Add the following in the conf.py in the jupyter options section:

jupyter_execute_notebooks = True

as documented here

and let’s imagine some of your documents produce a file required by a future document in your collection. An execution dependency can be added by:

jupyter_dependency_lists = {
    'lecture2' : ['lecture1']
    'lecture3' : ['lecture1']
    }

as documented here

Credits

This project is supported by QuantEcon

Many thanks to the lead developers of this project.

LICENSE

Copyright © 2019 QuantEcon Development Team: BSD-3 All rights reserved.

Redistribution and use in source and binary forms, with or without modification, are permitted provided that the following conditions are met:

  1. Redistributions of source code must retain the above copyright notice, this list of conditions and the following disclaimer.
  2. Redistributions in binary form must reproduce the above copyright notice, this list of conditions and the following disclaimer in the documentation and/or other materials provided with the distribution.
  3. Neither the name of the copyright holder nor the names of its contributors may be used to endorse or promote products derived from this software without specific prior written permission.

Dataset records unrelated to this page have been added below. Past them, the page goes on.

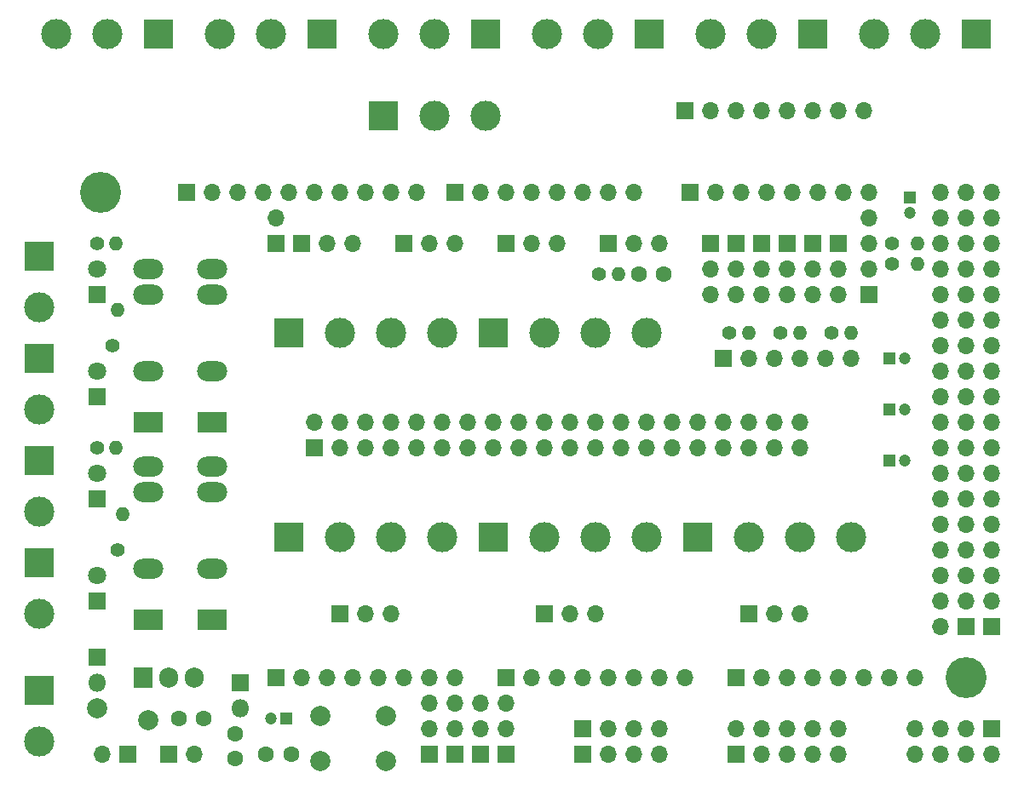
<source format=gbs>
%TF.GenerationSoftware,KiCad,Pcbnew,(5.1.6-0-10_14)*%
%TF.CreationDate,2020-10-31T20:27:49+00:00*%
%TF.ProjectId,DeWinCNC,44655769-6e43-44e4-932e-6b696361645f,0.5*%
%TF.SameCoordinates,Original*%
%TF.FileFunction,Soldermask,Bot*%
%TF.FilePolarity,Negative*%
%FSLAX46Y46*%
G04 Gerber Fmt 4.6, Leading zero omitted, Abs format (unit mm)*
G04 Created by KiCad (PCBNEW (5.1.6-0-10_14)) date 2020-10-31 20:27:49*
%MOMM*%
%LPD*%
G01*
G04 APERTURE LIST*
%ADD10O,1.700000X1.700000*%
%ADD11R,1.700000X1.700000*%
%ADD12O,1.400000X1.400000*%
%ADD13C,1.400000*%
%ADD14R,3.000000X3.000000*%
%ADD15C,3.000000*%
%ADD16C,2.010000*%
%ADD17O,1.800000X1.800000*%
%ADD18R,1.800000X1.800000*%
%ADD19C,1.600000*%
%ADD20O,1.905000X2.000000*%
%ADD21R,1.905000X2.000000*%
%ADD22C,1.200000*%
%ADD23R,1.200000X1.200000*%
%ADD24C,2.000000*%
%ADD25C,1.800000*%
%ADD26C,4.064000*%
%ADD27O,3.000000X2.000000*%
%ADD28R,3.000000X2.000000*%
G04 APERTURE END LIST*
D10*
%TO.C,JM2*%
X151130000Y-71120000D03*
X148590000Y-71120000D03*
X146050000Y-71120000D03*
X143510000Y-71120000D03*
X140970000Y-71120000D03*
X138430000Y-71120000D03*
X135890000Y-71120000D03*
X133350000Y-71120000D03*
X130810000Y-71120000D03*
D11*
X128270000Y-71120000D03*
%TD*%
%TO.C,JM5*%
X137160000Y-119380000D03*
D10*
X139700000Y-119380000D03*
X142240000Y-119380000D03*
X144780000Y-119380000D03*
X147320000Y-119380000D03*
X149860000Y-119380000D03*
X152400000Y-119380000D03*
X154940000Y-119380000D03*
%TD*%
D11*
%TO.C,JM1*%
X160020000Y-119380000D03*
D10*
X162560000Y-119380000D03*
X165100000Y-119380000D03*
X167640000Y-119380000D03*
X170180000Y-119380000D03*
X172720000Y-119380000D03*
X175260000Y-119380000D03*
X177800000Y-119380000D03*
%TD*%
D11*
%TO.C,JM6*%
X182880000Y-119380000D03*
D10*
X185420000Y-119380000D03*
X187960000Y-119380000D03*
X190500000Y-119380000D03*
X193040000Y-119380000D03*
X195580000Y-119380000D03*
X198120000Y-119380000D03*
X200660000Y-119380000D03*
%TD*%
D11*
%TO.C,JM3*%
X154940000Y-71120000D03*
D10*
X157480000Y-71120000D03*
X160020000Y-71120000D03*
X162560000Y-71120000D03*
X165100000Y-71120000D03*
X167640000Y-71120000D03*
X170180000Y-71120000D03*
X172720000Y-71120000D03*
%TD*%
D11*
%TO.C,JM4*%
X178308000Y-71120000D03*
D10*
X180848000Y-71120000D03*
X183388000Y-71120000D03*
X185928000Y-71120000D03*
X188468000Y-71120000D03*
X191008000Y-71120000D03*
X193548000Y-71120000D03*
X196088000Y-71120000D03*
%TD*%
%TO.C,J40*%
X195580000Y-62992000D03*
X193040000Y-62992000D03*
X190500000Y-62992000D03*
X187960000Y-62992000D03*
X185420000Y-62992000D03*
X182880000Y-62992000D03*
X180340000Y-62992000D03*
D11*
X177800000Y-62992000D03*
%TD*%
D12*
%TO.C,R4*%
X121920000Y-103124000D03*
D13*
X121412000Y-106680000D03*
%TD*%
D12*
%TO.C,R6*%
X121412000Y-82804000D03*
D13*
X120904000Y-86360000D03*
%TD*%
D10*
%TO.C,J1*%
X203174000Y-71120000D03*
X205714000Y-71120000D03*
X203174000Y-73660000D03*
X205714000Y-73660000D03*
X203174000Y-76200000D03*
X205714000Y-76200000D03*
X203174000Y-78740000D03*
X205714000Y-78740000D03*
X203174000Y-81280000D03*
X205714000Y-81280000D03*
X203174000Y-83820000D03*
X205714000Y-83820000D03*
X203174000Y-86360000D03*
X205714000Y-86360000D03*
X203174000Y-88900000D03*
X205714000Y-88900000D03*
X203174000Y-91440000D03*
X205714000Y-91440000D03*
X203174000Y-93980000D03*
X205714000Y-93980000D03*
X203174000Y-96520000D03*
X205714000Y-96520000D03*
X203174000Y-99060000D03*
X205714000Y-99060000D03*
X203174000Y-101600000D03*
X205714000Y-101600000D03*
X203174000Y-104140000D03*
X205714000Y-104140000D03*
X203174000Y-106680000D03*
X205714000Y-106680000D03*
X203174000Y-109220000D03*
X205714000Y-109220000D03*
X203174000Y-111760000D03*
X205714000Y-111760000D03*
X203174000Y-114300000D03*
D11*
X205714000Y-114300000D03*
%TD*%
D14*
%TO.C,J43*%
X157988000Y-55372000D03*
D15*
X152908000Y-55372000D03*
X147828000Y-55372000D03*
%TD*%
%TO.C,J41*%
X115316000Y-55372000D03*
X120396000Y-55372000D03*
D14*
X125476000Y-55372000D03*
%TD*%
%TO.C,J42*%
X141732000Y-55372000D03*
D15*
X136652000Y-55372000D03*
X131572000Y-55372000D03*
%TD*%
%TO.C,J47*%
X157988000Y-63500000D03*
X152908000Y-63500000D03*
D14*
X147828000Y-63500000D03*
%TD*%
D16*
%TO.C,F1*%
X124480000Y-123628000D03*
X119380000Y-122428000D03*
%TD*%
D17*
%TO.C,D6*%
X119380000Y-119888000D03*
D18*
X119380000Y-117348000D03*
%TD*%
D17*
%TO.C,D5*%
X133604000Y-122428000D03*
D18*
X133604000Y-119888000D03*
%TD*%
D10*
%TO.C,J4*%
X129032000Y-127000000D03*
D11*
X126492000Y-127000000D03*
%TD*%
D10*
%TO.C,J10*%
X119888000Y-127000000D03*
D11*
X122428000Y-127000000D03*
%TD*%
D19*
%TO.C,C10*%
X133096000Y-127468000D03*
X133096000Y-124968000D03*
%TD*%
%TO.C,C9*%
X130008000Y-123444000D03*
X127508000Y-123444000D03*
%TD*%
D20*
%TO.C,U5*%
X129032000Y-119380000D03*
X126492000Y-119380000D03*
D21*
X123952000Y-119380000D03*
%TD*%
D19*
%TO.C,C5*%
X136184000Y-127000000D03*
X138684000Y-127000000D03*
%TD*%
%TO.C,C7*%
X173228000Y-79248000D03*
X175728000Y-79248000D03*
%TD*%
D10*
%TO.C,J37*%
X175260000Y-76200000D03*
X172720000Y-76200000D03*
D11*
X170180000Y-76200000D03*
%TD*%
D12*
%TO.C,R8*%
X200940000Y-78232000D03*
D13*
X198400000Y-78232000D03*
%TD*%
D12*
%TO.C,R9*%
X200940000Y-76200000D03*
D13*
X198400000Y-76200000D03*
%TD*%
D12*
%TO.C,R10*%
X171196000Y-79248000D03*
D13*
X169296000Y-79248000D03*
%TD*%
D22*
%TO.C,C6*%
X200152000Y-73128000D03*
D23*
X200152000Y-71628000D03*
%TD*%
D14*
%TO.C,J46*%
X206756000Y-55372000D03*
D15*
X201676000Y-55372000D03*
X196596000Y-55372000D03*
%TD*%
D14*
%TO.C,J45*%
X190500000Y-55372000D03*
D15*
X185420000Y-55372000D03*
X180340000Y-55372000D03*
%TD*%
D14*
%TO.C,J44*%
X174244000Y-55372000D03*
D15*
X169164000Y-55372000D03*
X164084000Y-55372000D03*
%TD*%
D11*
%TO.C,J38*%
X140970000Y-96520000D03*
D10*
X140970000Y-93980000D03*
X143510000Y-96520000D03*
X143510000Y-93980000D03*
X146050000Y-96520000D03*
X146050000Y-93980000D03*
X148590000Y-96520000D03*
X148590000Y-93980000D03*
X151130000Y-96520000D03*
X151130000Y-93980000D03*
X153670000Y-96520000D03*
X153670000Y-93980000D03*
X156210000Y-96520000D03*
X156210000Y-93980000D03*
X158750000Y-96520000D03*
X158750000Y-93980000D03*
X161290000Y-96520000D03*
X161290000Y-93980000D03*
X163830000Y-96520000D03*
X163830000Y-93980000D03*
X166370000Y-96520000D03*
X166370000Y-93980000D03*
X168910000Y-96520000D03*
X168910000Y-93980000D03*
X171450000Y-96520000D03*
X171450000Y-93980000D03*
X173990000Y-96520000D03*
X173990000Y-93980000D03*
X176530000Y-96520000D03*
X176530000Y-93980000D03*
X179070000Y-96520000D03*
X179070000Y-93980000D03*
X181610000Y-96520000D03*
X181610000Y-93980000D03*
X184150000Y-96520000D03*
X184150000Y-93980000D03*
X186690000Y-96520000D03*
X186690000Y-93980000D03*
X189230000Y-96520000D03*
X189230000Y-93980000D03*
%TD*%
D24*
%TO.C,RESET*%
X148105000Y-123190000D03*
X148105000Y-127690000D03*
X141605000Y-123190000D03*
X141605000Y-127690000D03*
%TD*%
D22*
%TO.C,C4*%
X136676000Y-123444000D03*
D23*
X138176000Y-123444000D03*
%TD*%
D13*
%TO.C,R5*%
X119385000Y-96520000D03*
D12*
X121285000Y-96520000D03*
%TD*%
D18*
%TO.C,D4*%
X119380000Y-111760000D03*
D25*
X119380000Y-109220000D03*
%TD*%
D18*
%TO.C,D3*%
X119380000Y-101600000D03*
D25*
X119380000Y-99060000D03*
%TD*%
D18*
%TO.C,D2*%
X119380000Y-91440000D03*
D25*
X119380000Y-88900000D03*
%TD*%
%TO.C,D1*%
X119380000Y-78740000D03*
D18*
X119380000Y-81280000D03*
%TD*%
D12*
%TO.C,R7*%
X121285000Y-76200000D03*
D13*
X119385000Y-76200000D03*
%TD*%
%TO.C,R1*%
X182245000Y-85090000D03*
D12*
X184145000Y-85090000D03*
%TD*%
D13*
%TO.C,R2*%
X187325000Y-85090000D03*
D12*
X189225000Y-85090000D03*
%TD*%
%TO.C,R3*%
X194305000Y-85090000D03*
D13*
X192405000Y-85090000D03*
%TD*%
D23*
%TO.C,C1*%
X198120000Y-97790000D03*
D22*
X199620000Y-97790000D03*
%TD*%
D23*
%TO.C,C2*%
X198120000Y-92710000D03*
D22*
X199620000Y-92710000D03*
%TD*%
%TO.C,C3*%
X199620000Y-87630000D03*
D23*
X198120000Y-87630000D03*
%TD*%
D15*
%TO.C,J36*%
X113665000Y-125730000D03*
D14*
X113665000Y-120650000D03*
%TD*%
D10*
%TO.C,J33*%
X189230000Y-113030000D03*
X186690000Y-113030000D03*
D11*
X184150000Y-113030000D03*
%TD*%
D10*
%TO.C,J32*%
X168910000Y-113030000D03*
X166370000Y-113030000D03*
D11*
X163830000Y-113030000D03*
%TD*%
D10*
%TO.C,J31*%
X148590000Y-113030000D03*
X146050000Y-113030000D03*
D11*
X143510000Y-113030000D03*
%TD*%
D15*
%TO.C,J16*%
X194310000Y-105410000D03*
D14*
X179070000Y-105410000D03*
D15*
X189230000Y-105410000D03*
X184150000Y-105410000D03*
%TD*%
%TO.C,J15*%
X173990000Y-105410000D03*
D14*
X158750000Y-105410000D03*
D15*
X168910000Y-105410000D03*
X163830000Y-105410000D03*
%TD*%
%TO.C,J14*%
X153670000Y-105410000D03*
D14*
X138430000Y-105410000D03*
D15*
X148590000Y-105410000D03*
X143510000Y-105410000D03*
%TD*%
%TO.C,J18*%
X143510000Y-85090000D03*
X148590000Y-85090000D03*
D14*
X138430000Y-85090000D03*
D15*
X153670000Y-85090000D03*
%TD*%
%TO.C,J25*%
X173990000Y-85090000D03*
D14*
X158750000Y-85090000D03*
D15*
X168910000Y-85090000D03*
X163830000Y-85090000D03*
%TD*%
D14*
%TO.C,J30*%
X113665000Y-107950000D03*
D15*
X113665000Y-113030000D03*
%TD*%
D14*
%TO.C,J262*%
X113665000Y-97790000D03*
D15*
X113665000Y-102870000D03*
%TD*%
D14*
%TO.C,J261*%
X113665000Y-87630000D03*
D15*
X113665000Y-92710000D03*
%TD*%
%TO.C,J28*%
X113665000Y-82550000D03*
D14*
X113665000Y-77470000D03*
%TD*%
D26*
%TO.C,P10*%
X205740000Y-119380000D03*
%TD*%
%TO.C,P11*%
X119770000Y-71120000D03*
%TD*%
D10*
%TO.C,J27*%
X194310000Y-87630000D03*
X191770000Y-87630000D03*
X189230000Y-87630000D03*
X186690000Y-87630000D03*
X184150000Y-87630000D03*
D11*
X181610000Y-87630000D03*
%TD*%
%TO.C,J3*%
X152400000Y-127000000D03*
D10*
X152400000Y-124460000D03*
X152400000Y-121920000D03*
%TD*%
D11*
%TO.C,J7*%
X154940000Y-127000000D03*
D10*
X154940000Y-124460000D03*
X154940000Y-121920000D03*
%TD*%
D11*
%TO.C,J11*%
X157480000Y-127000000D03*
D10*
X157480000Y-124460000D03*
X157480000Y-121920000D03*
%TD*%
%TO.C,J13*%
X160020000Y-121920000D03*
X160020000Y-124460000D03*
D11*
X160020000Y-127000000D03*
%TD*%
D10*
%TO.C,J12*%
X175260000Y-124460000D03*
X172720000Y-124460000D03*
X170180000Y-124460000D03*
D11*
X167640000Y-124460000D03*
%TD*%
%TO.C,J6*%
X167640000Y-127000000D03*
D10*
X170180000Y-127000000D03*
X172720000Y-127000000D03*
X175260000Y-127000000D03*
%TD*%
%TO.C,J8*%
X193040000Y-124460000D03*
X193040000Y-127000000D03*
X190500000Y-124460000D03*
X190500000Y-127000000D03*
X187960000Y-124460000D03*
X187960000Y-127000000D03*
X185420000Y-124460000D03*
X185420000Y-127000000D03*
X182880000Y-124460000D03*
D11*
X182880000Y-127000000D03*
%TD*%
D10*
%TO.C,J9*%
X200660000Y-127000000D03*
X200660000Y-124460000D03*
X203200000Y-127000000D03*
X203200000Y-124460000D03*
X205740000Y-127000000D03*
X205740000Y-124460000D03*
X208280000Y-127000000D03*
D11*
X208280000Y-124460000D03*
%TD*%
%TO.C,J39*%
X137160000Y-76200000D03*
D10*
X137160000Y-73660000D03*
%TD*%
D11*
%TO.C,J19*%
X180340000Y-76200000D03*
D10*
X180340000Y-78740000D03*
X180340000Y-81280000D03*
%TD*%
D11*
%TO.C,J20*%
X182880000Y-76200000D03*
D10*
X182880000Y-78740000D03*
X182880000Y-81280000D03*
%TD*%
D11*
%TO.C,J21*%
X185420000Y-76200000D03*
D10*
X185420000Y-78740000D03*
X185420000Y-81280000D03*
%TD*%
D11*
%TO.C,J22*%
X187960000Y-76200000D03*
D10*
X187960000Y-78740000D03*
X187960000Y-81280000D03*
%TD*%
D11*
%TO.C,J23*%
X190500000Y-76200000D03*
D10*
X190500000Y-78740000D03*
X190500000Y-81280000D03*
%TD*%
%TO.C,J24*%
X193040000Y-81280000D03*
X193040000Y-78740000D03*
D11*
X193040000Y-76200000D03*
%TD*%
D10*
%TO.C,J29*%
X196088000Y-73660000D03*
X196088000Y-76200000D03*
X196088000Y-78740000D03*
D11*
X196088000Y-81280000D03*
%TD*%
D10*
%TO.C,J2*%
X208280000Y-71120000D03*
X208280000Y-73660000D03*
X208280000Y-76200000D03*
X208280000Y-78740000D03*
X208280000Y-81280000D03*
X208280000Y-83820000D03*
X208280000Y-86360000D03*
X208280000Y-88900000D03*
X208280000Y-91440000D03*
X208280000Y-93980000D03*
X208280000Y-96520000D03*
X208280000Y-99060000D03*
X208280000Y-101600000D03*
X208280000Y-104140000D03*
X208280000Y-106680000D03*
X208280000Y-109220000D03*
X208280000Y-111760000D03*
D11*
X208280000Y-114300000D03*
%TD*%
D10*
%TO.C,J35*%
X165100000Y-76200000D03*
X162560000Y-76200000D03*
D11*
X160020000Y-76200000D03*
%TD*%
%TO.C,J34*%
X149860000Y-76200000D03*
D10*
X152400000Y-76200000D03*
X154940000Y-76200000D03*
%TD*%
%TO.C,J5*%
X144780000Y-76200000D03*
X142240000Y-76200000D03*
D11*
X139700000Y-76200000D03*
%TD*%
D27*
%TO.C,U1*%
X130810000Y-78740000D03*
X130810000Y-81280000D03*
X130810000Y-88900000D03*
D28*
X130810000Y-93980000D03*
%TD*%
%TO.C,U2*%
X124460000Y-93980000D03*
D27*
X124460000Y-88900000D03*
X124460000Y-81280000D03*
X124460000Y-78740000D03*
%TD*%
%TO.C,U3*%
X130810000Y-98425000D03*
X130810000Y-100965000D03*
X130810000Y-108585000D03*
D28*
X130810000Y-113665000D03*
%TD*%
%TO.C,U4*%
X124460000Y-113665000D03*
D27*
X124460000Y-108585000D03*
X124460000Y-100965000D03*
X124460000Y-98425000D03*
%TD*%
M02*

</source>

THIS SOFTWARE IS PROVIDED BY THE COPYRIGHT HOLDERS AND CONTRIBUTORS “AS IS” AND ANY EXPRESS OR IMPLIED WARRANTIES, INCLUDING, BUT NOT LIMITED TO, THE IMPLIED WARRANTIES OF MERCHANTABILITY AND FITNESS FOR A PARTICULAR PURPOSE ARE DISCLAIMED. IN NO EVENT SHALL THE COPYRIGHT HOLDER OR CONTRIBUTORS BE LIABLE FOR ANY DIRECT, INDIRECT, INCIDENTAL, SPECIAL, EXEMPLARY, OR CONSEQUENTIAL DAMAGES (INCLUDING, BUT NOT LIMITED TO, PROCUREMENT OF SUBSTITUTE GOODS OR SERVICES; LOSS OF USE, DATA, OR PROFITS; OR BUSINESS INTERRUPTION) HOWEVER CAUSED AND ON ANY THEORY OF LIABILITY, WHETHER IN CONTRACT, STRICT LIABILITY, OR TORT (INCLUDING NEGLIGENCE OR OTHERWISE) ARISING IN ANY WAY OUT OF THE USE OF THIS SOFTWARE, EVEN IF ADVISED OF THE POSSIBILITY OF SUCH DAMAGE.